WHAT THE TASK REQUIRES:
Go through the material below, find each line with the word "right", and copy those lines.

PROVIDED DATA:
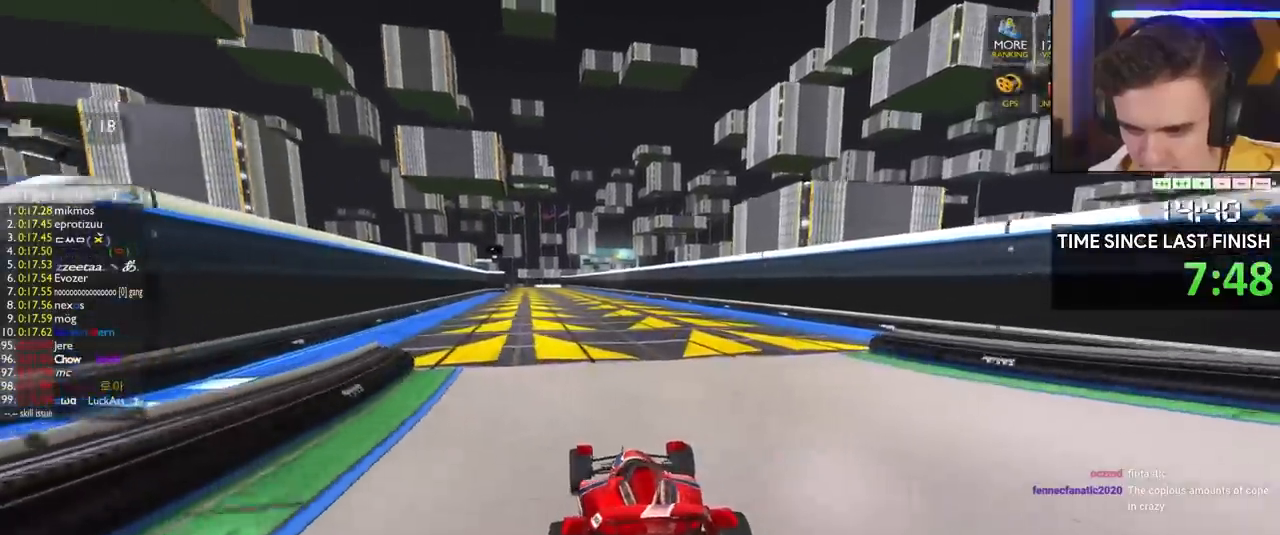
{"keys": ["left", "up"], "events": [[17, "left", "up"], [483, "left", "down"]]}
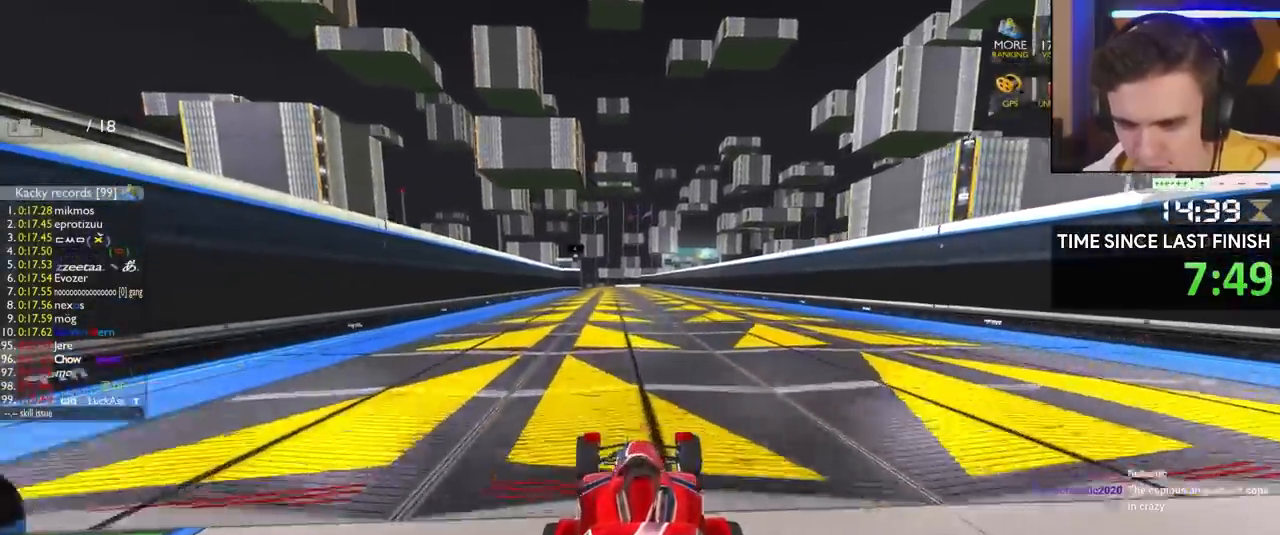
{"keys": ["up"], "events": [[33, "left", "up"]]}
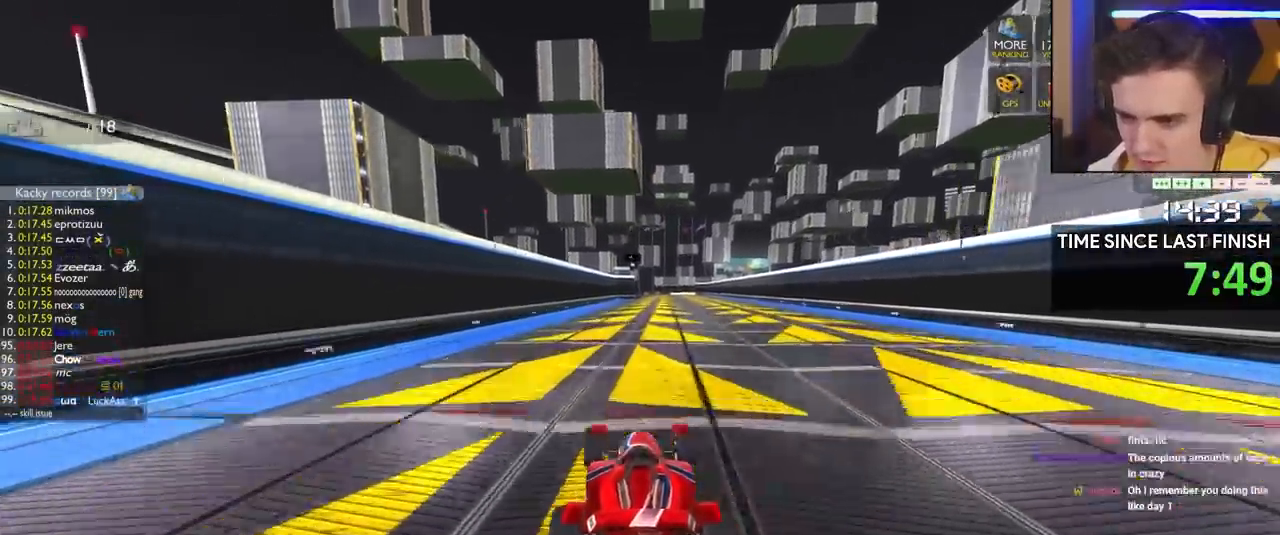
{"keys": ["up"], "events": [[200, "right", "down"], [250, "right", "up"]]}
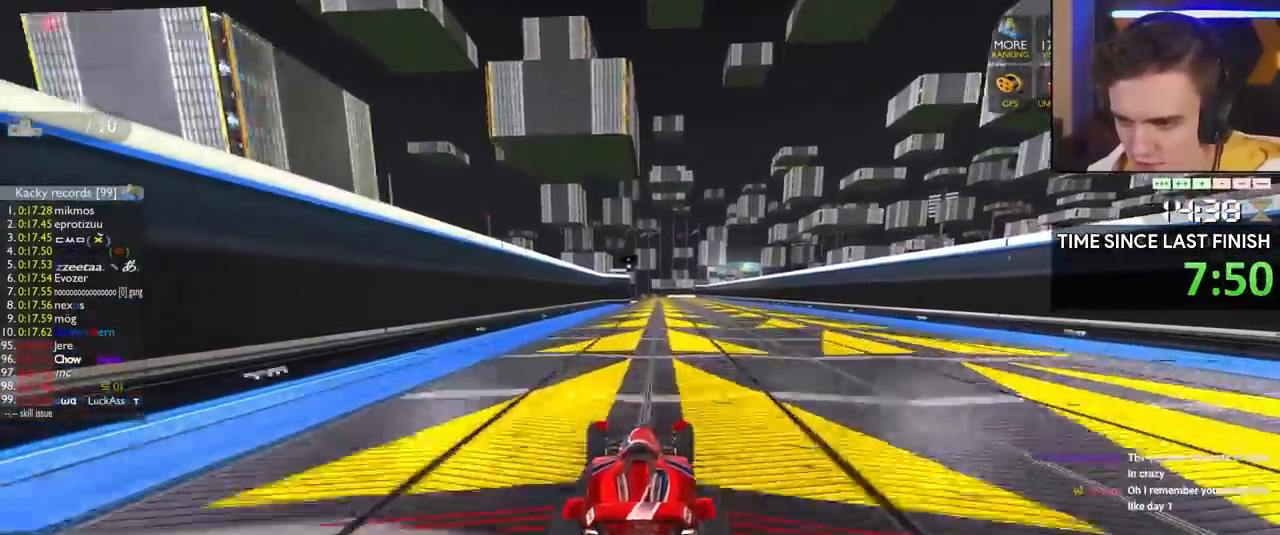
{"keys": ["up"], "events": [[450, "left", "down"], [483, "left", "up"]]}
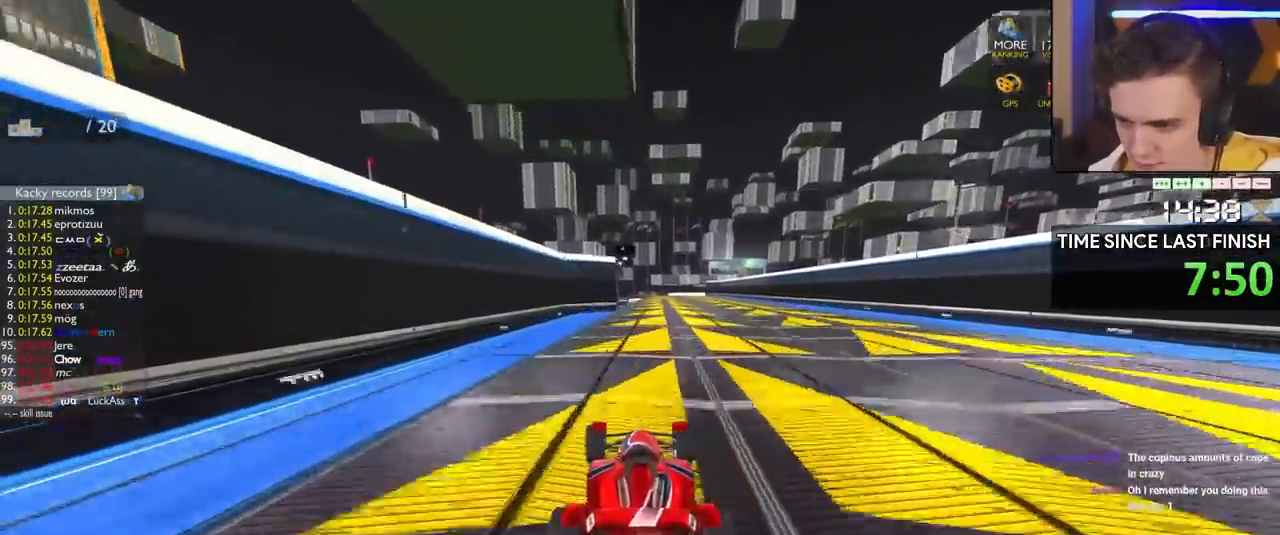
{"keys": ["up"], "events": [[183, "right", "down"], [267, "right", "up"]]}
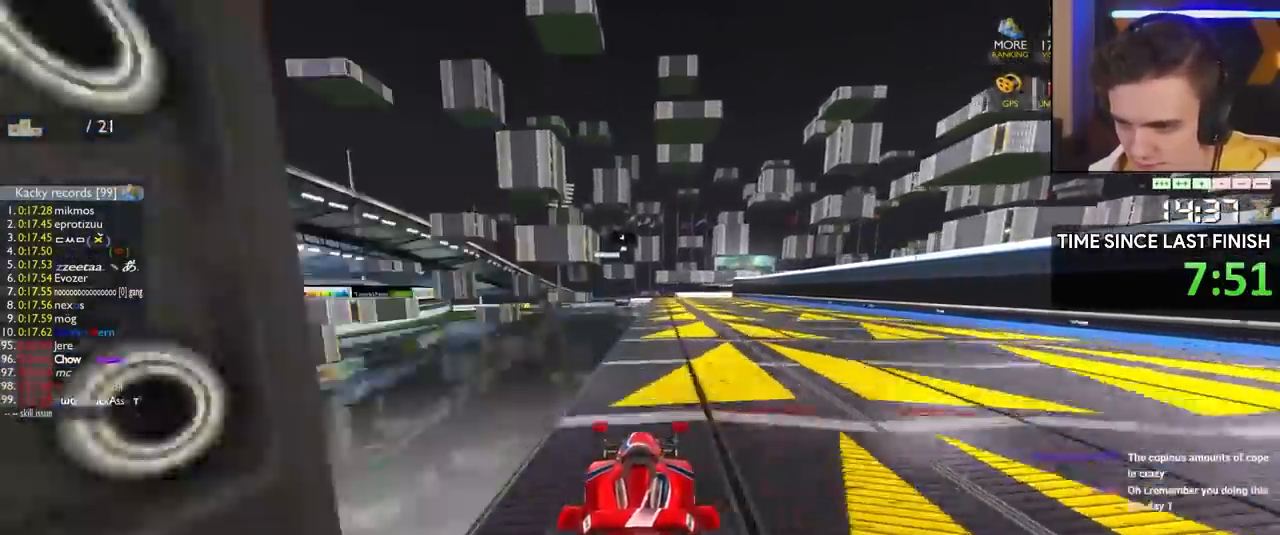
{"keys": ["right", "up"], "events": [[283, "right", "down"]]}
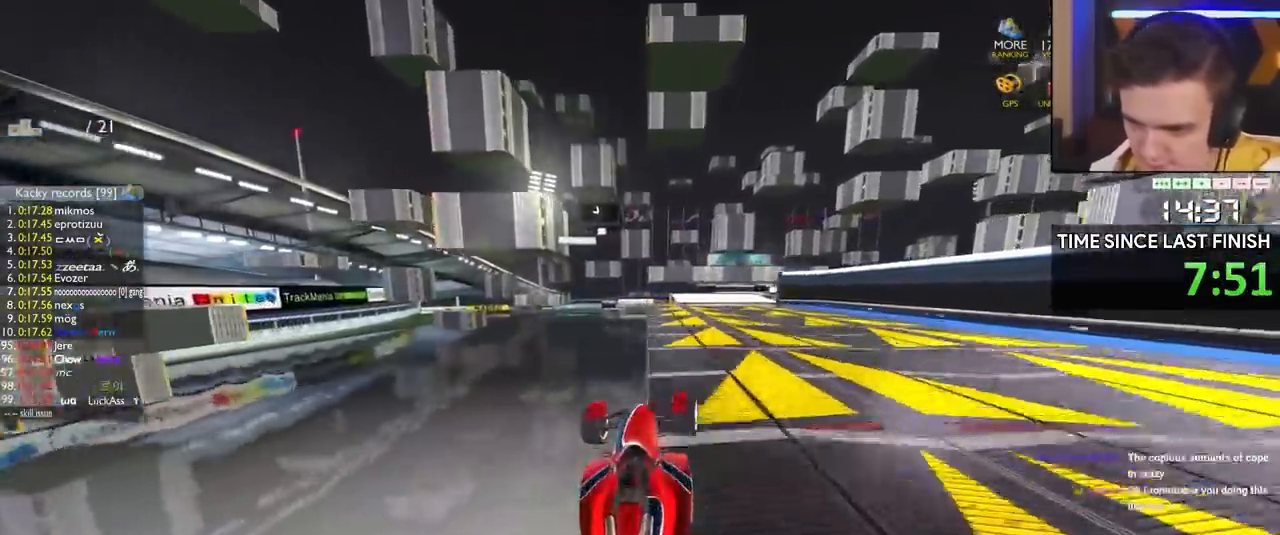
{"keys": ["brake", "right", "up"], "events": [[167, "brake", "down"]]}
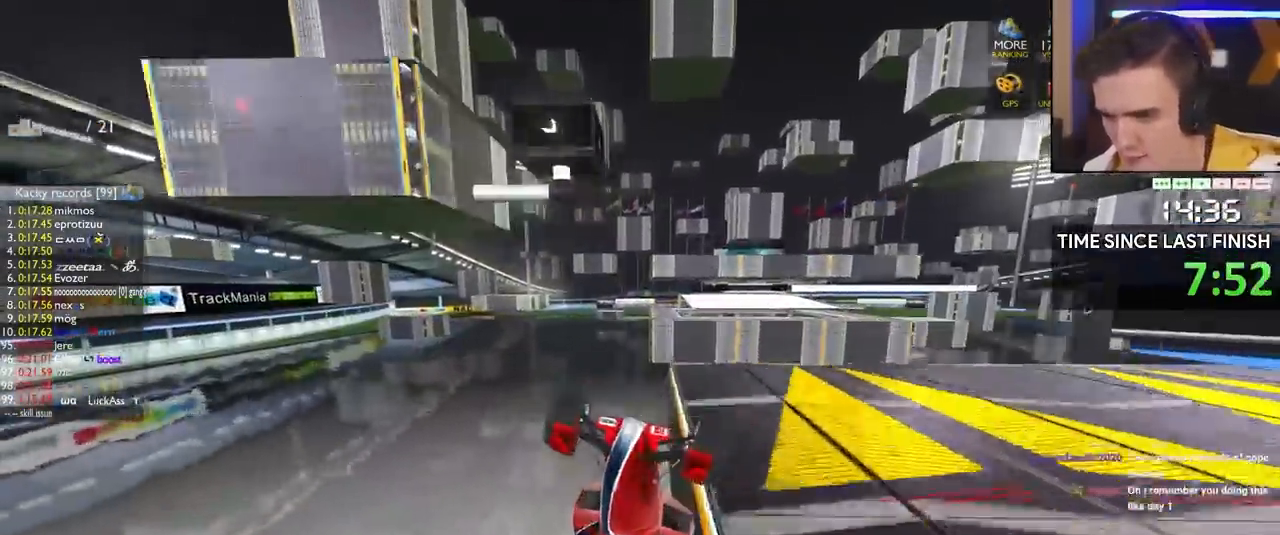
{"keys": ["up"], "events": [[133, "brake", "up"], [133, "right", "up"]]}
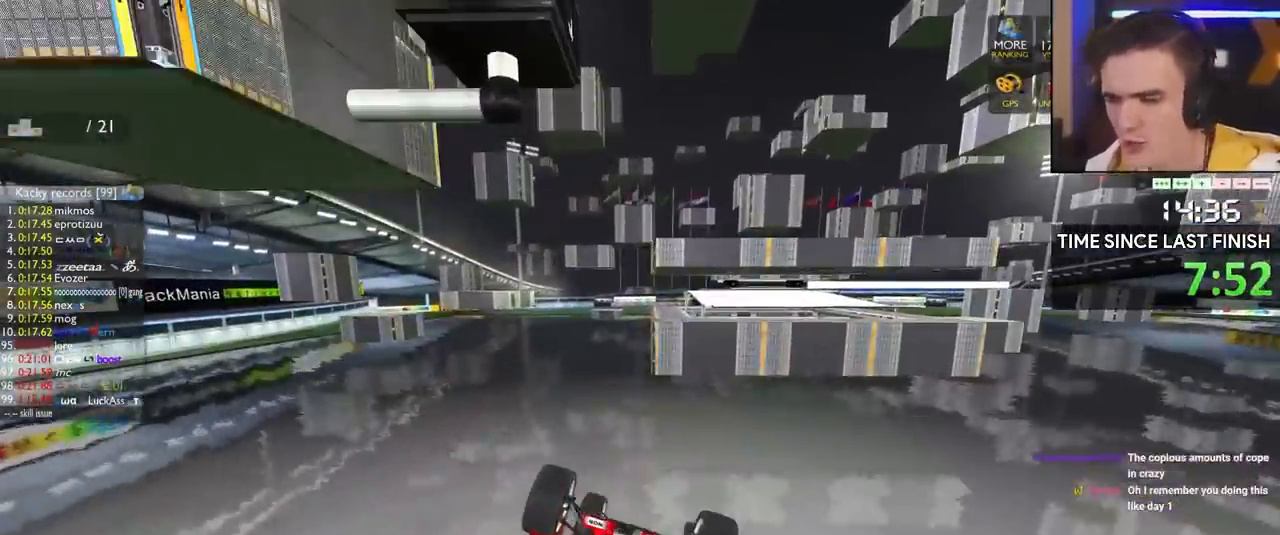
{"keys": ["up"], "events": []}
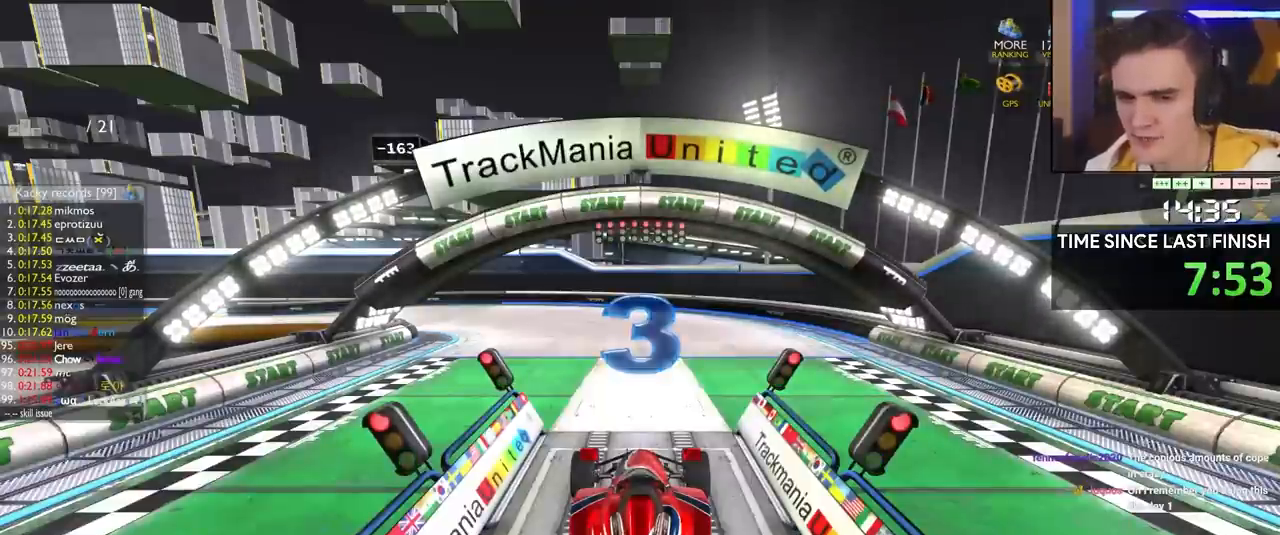
{"keys": ["up"], "events": []}
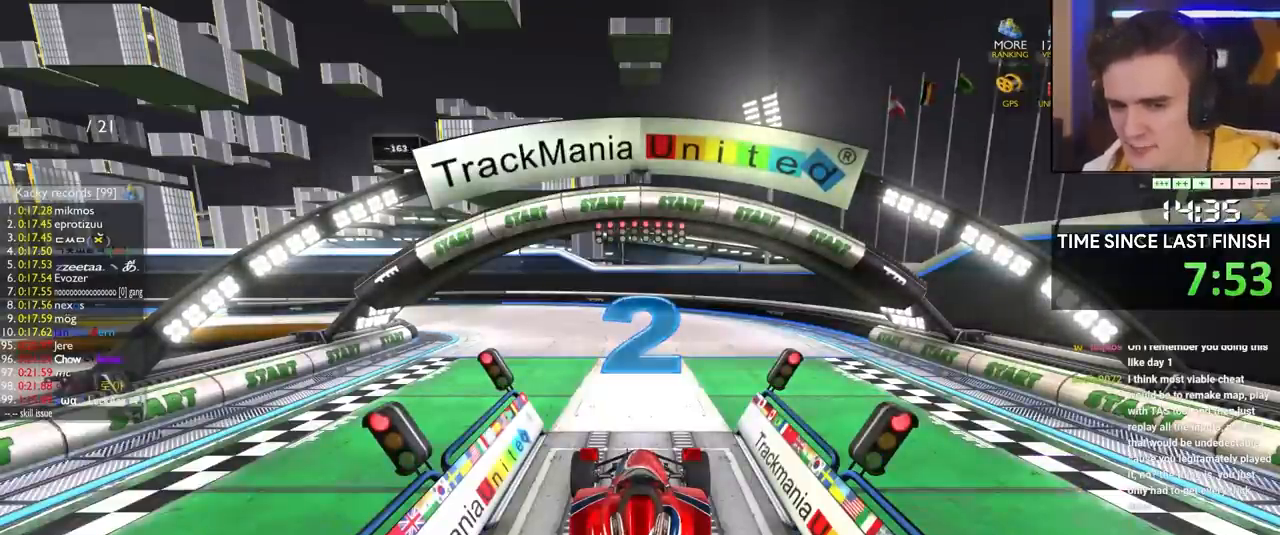
{"keys": ["up"], "events": []}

RESULT OF THIS EXERCISE:
{"keys": ["up"], "events": [[200, "right", "down"], [250, "right", "up"]]}
{"keys": ["up"], "events": [[183, "right", "down"], [267, "right", "up"]]}
{"keys": ["right", "up"], "events": [[283, "right", "down"]]}
{"keys": ["brake", "right", "up"], "events": [[167, "brake", "down"]]}
{"keys": ["up"], "events": [[133, "brake", "up"], [133, "right", "up"]]}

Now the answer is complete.